This exercise calls for every line of the data below with the string "София" in it.
▶
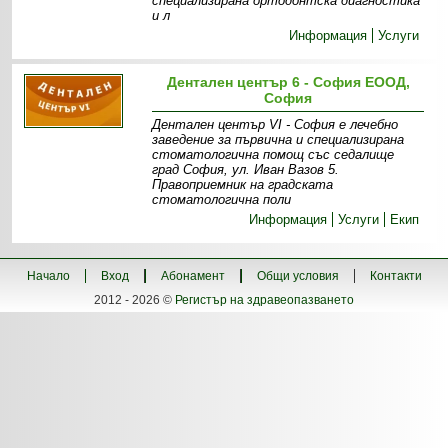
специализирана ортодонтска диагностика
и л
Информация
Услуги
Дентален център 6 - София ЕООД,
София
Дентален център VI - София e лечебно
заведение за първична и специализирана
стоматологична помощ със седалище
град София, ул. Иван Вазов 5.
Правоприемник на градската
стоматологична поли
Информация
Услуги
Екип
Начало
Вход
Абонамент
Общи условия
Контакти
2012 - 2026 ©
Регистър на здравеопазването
◀
▶
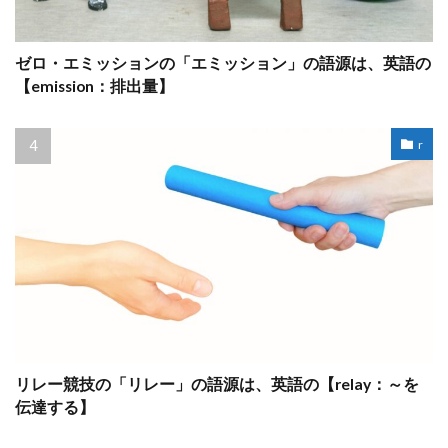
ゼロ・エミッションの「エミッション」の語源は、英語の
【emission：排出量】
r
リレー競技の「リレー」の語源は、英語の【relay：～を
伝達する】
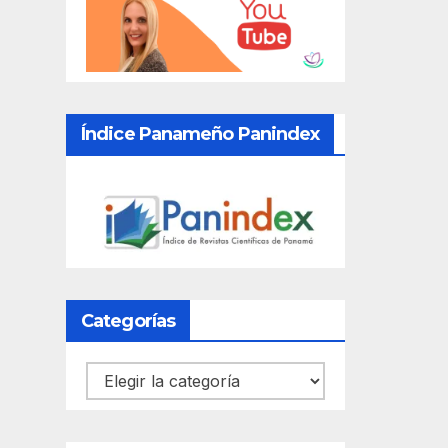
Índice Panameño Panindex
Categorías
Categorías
◀
> [YOUR SOLUTION]:
Дентален център 6 - София ЕООД,
София
Дентален център VI - София e лечебно
град София, ул. Иван Вазов 5.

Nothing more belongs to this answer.